Ready to eat. It was lots of work monitoring the temp. If that can be fixed and maybe a bit more smoke, especially at the lower temps. After I took the ribs out I cranked up the heat. Got to over 350. And wow the smoke:)













IMG_1426.jpg



__ jdiver
__ Jul 4, 2014


----------



## jdiver (Jul 29, 2014)

My post must have got lost in all the posts, hoped for some tips. I'm really unsure as to where to go from here. I'd like a better smoker, still electric. But from my reading here sounds like every smoker has temp and smoke issues.

Thought some digital job would get the temp right on and forget it, but you all seem to run out and get add ones first thing. Hard to know what to do. I can say this smoker even if it was perfect for smoke and temp, it's too small. Need at least one more shelf, if not two.


----------



## bobank03 (Jul 29, 2014)

Hey JDiver, 

Sometime ya gotta give yourself a bump. Looks like you are pointed in the right direction. I can't help you with your specific smoker, but I have an electric stove at home. If I set the oven at 350 and insert the grill probe into the oven, the oven will read as high as 380 when the element is on and as low as 320-300 before the element kicks back on (average of approx 350).
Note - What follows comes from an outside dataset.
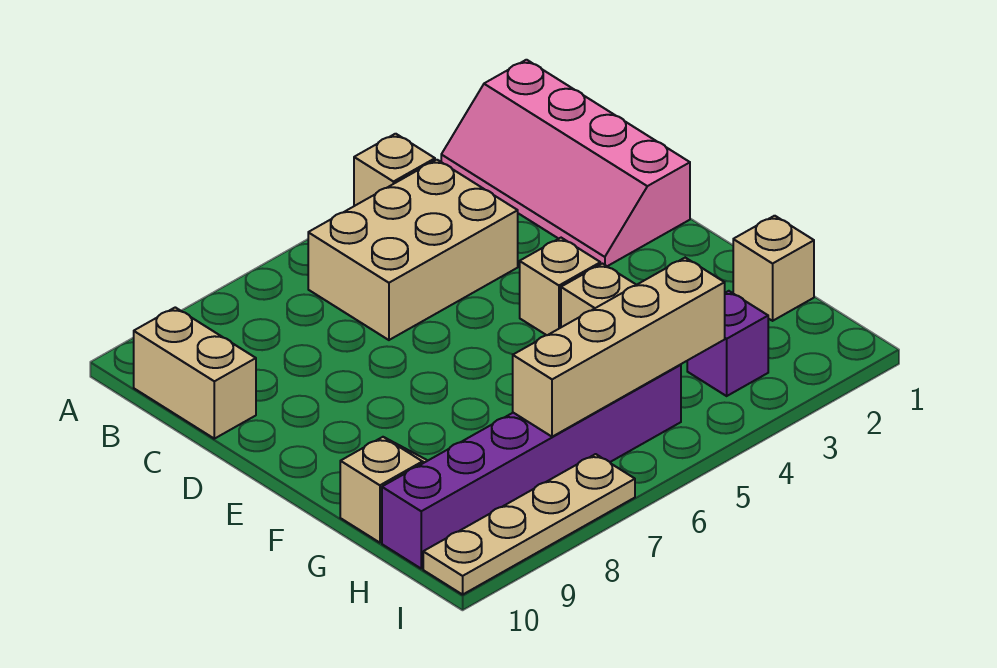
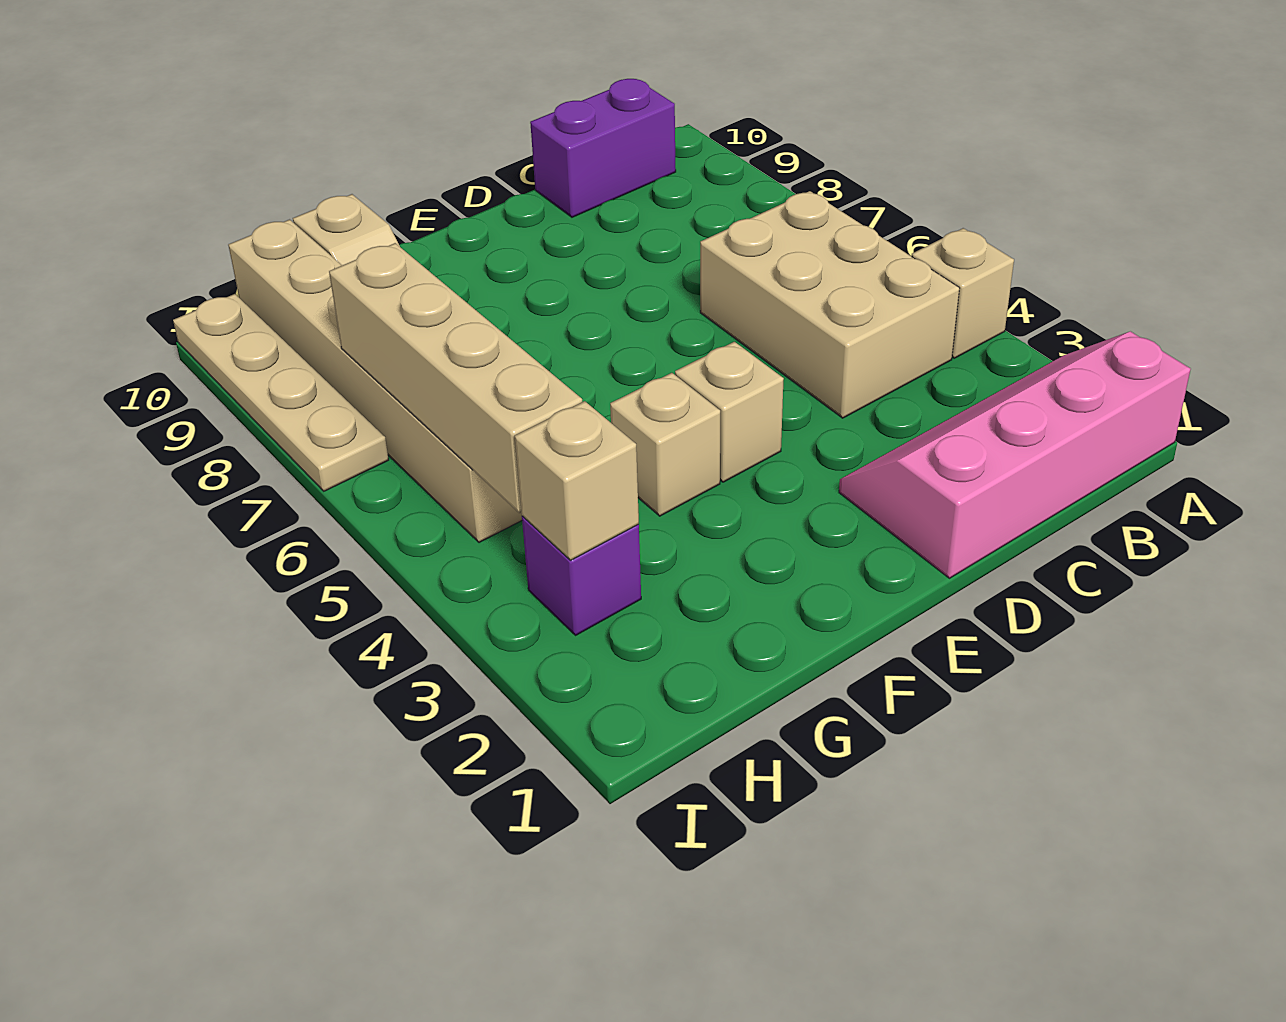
tan 1x2 brick [134,307,256,439] -> purple 1x2 brick [530,79,676,217]
tan 1x1 brick [733,216,814,321] -> tan 1x1 brick moved to [515,401,639,560]
purple 1x6 brick [382,365,681,568] -> tan 1x6 brick [228,220,522,543]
I think that is similar to what you are experiencing.

With regards to smoke, you are looking for what is termed "Thin Blue Smoke" meaning you can barely see it, but you can smell it. White smoke isn't good smoke and you don't want that or anything darker. Just thin wispy smoke. One of the things to consider is adding a pellet smoker to your unit so that you can control the amount of smoke that you get and you don't have to worry about it as much. Amazen Products is a forum supporter and they make a great product! 

Looks like your food turned out great and I'm sure you will get lots of feedback on your experiences. 

Wit


----------



## jdiver (Jul 29, 2014)

Thanks for the feedback. Yes I was looking for lots of smoke billowing out.

I'll run another load of meat through it RSN and see what I get.

Again Thanks


----------



## bobank03 (Jul 29, 2014)

ok you are doing great. keep working at it! That's your homework, smoke food until no one will eat anymore. LOL!


----------